Немецкий унтер вытянулся перед лейтенантом. В руках он держал солдатский наган и десять обойм с патронами к нему. Завернутое в тряпье, это лежало на яворе в скворешне. Еще через минуту сердюк принес немецкий карабин. Его нашли в бурьяне. Лейтенант кивнул и отвернулся.

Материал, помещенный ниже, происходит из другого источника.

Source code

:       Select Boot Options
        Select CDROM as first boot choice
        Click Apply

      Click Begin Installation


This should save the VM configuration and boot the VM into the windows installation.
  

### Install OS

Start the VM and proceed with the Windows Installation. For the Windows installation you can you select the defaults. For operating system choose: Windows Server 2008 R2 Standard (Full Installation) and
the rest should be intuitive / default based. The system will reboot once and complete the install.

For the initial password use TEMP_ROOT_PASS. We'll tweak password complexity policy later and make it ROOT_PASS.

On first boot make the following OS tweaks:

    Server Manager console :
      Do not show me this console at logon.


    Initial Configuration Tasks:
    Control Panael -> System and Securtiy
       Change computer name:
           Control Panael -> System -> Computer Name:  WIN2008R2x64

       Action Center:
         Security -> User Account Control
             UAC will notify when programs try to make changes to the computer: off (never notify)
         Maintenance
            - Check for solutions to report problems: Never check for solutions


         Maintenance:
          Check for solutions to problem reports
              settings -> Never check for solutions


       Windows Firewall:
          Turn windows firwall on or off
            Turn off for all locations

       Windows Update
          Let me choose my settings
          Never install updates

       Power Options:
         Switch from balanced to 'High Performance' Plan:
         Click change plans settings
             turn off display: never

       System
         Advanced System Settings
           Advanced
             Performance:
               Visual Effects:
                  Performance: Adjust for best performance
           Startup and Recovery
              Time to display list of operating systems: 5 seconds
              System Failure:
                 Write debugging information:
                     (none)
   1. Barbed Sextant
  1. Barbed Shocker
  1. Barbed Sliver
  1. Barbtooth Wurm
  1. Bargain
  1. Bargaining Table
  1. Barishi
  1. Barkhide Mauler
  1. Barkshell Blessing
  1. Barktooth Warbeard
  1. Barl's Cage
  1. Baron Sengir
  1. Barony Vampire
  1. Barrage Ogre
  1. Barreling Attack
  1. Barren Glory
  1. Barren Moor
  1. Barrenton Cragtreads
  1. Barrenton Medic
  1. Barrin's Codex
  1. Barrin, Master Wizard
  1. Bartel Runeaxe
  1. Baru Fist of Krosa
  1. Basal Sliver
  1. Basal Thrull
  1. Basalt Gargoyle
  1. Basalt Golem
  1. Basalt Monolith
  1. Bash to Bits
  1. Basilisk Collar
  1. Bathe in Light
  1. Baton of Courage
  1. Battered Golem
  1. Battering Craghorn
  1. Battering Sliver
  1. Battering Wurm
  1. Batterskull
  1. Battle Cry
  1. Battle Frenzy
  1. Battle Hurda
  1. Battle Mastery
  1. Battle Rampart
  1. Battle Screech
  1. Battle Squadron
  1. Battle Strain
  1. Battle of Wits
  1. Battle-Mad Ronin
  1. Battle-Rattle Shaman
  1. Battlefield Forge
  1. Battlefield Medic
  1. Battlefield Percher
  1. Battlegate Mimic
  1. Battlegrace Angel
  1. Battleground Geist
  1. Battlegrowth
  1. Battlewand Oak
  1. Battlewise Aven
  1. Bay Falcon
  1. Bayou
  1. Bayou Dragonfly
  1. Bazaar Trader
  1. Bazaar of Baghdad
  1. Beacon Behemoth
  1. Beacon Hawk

— К стенке! — заорал старшина.
Сердюк толкнул Гната к стене. Немецкие солдаты щелкнули затворами. Гнат побледнел и втянул в легкие воздух. Потом он поднял руку и поманил к себе Иванка. Другой рукой он дрожащими пальцами расстегивал пуговицы. Когда Иванко, спотыкаясь, подошел, Гнат сбросил старую матросскую куртку и накинул ее на плечи сыну. Иванку, и правда, стало холодно — он съежился и дрожал, зубы его стучали. Куртка была на Иванка велика, но добрая еще куртка — лет пятнадцать назад шита из добротного черного гвардейского сукна. Теперь осталась одна основа, блестящая, как клеенка, нитки на петлях совсем побелели.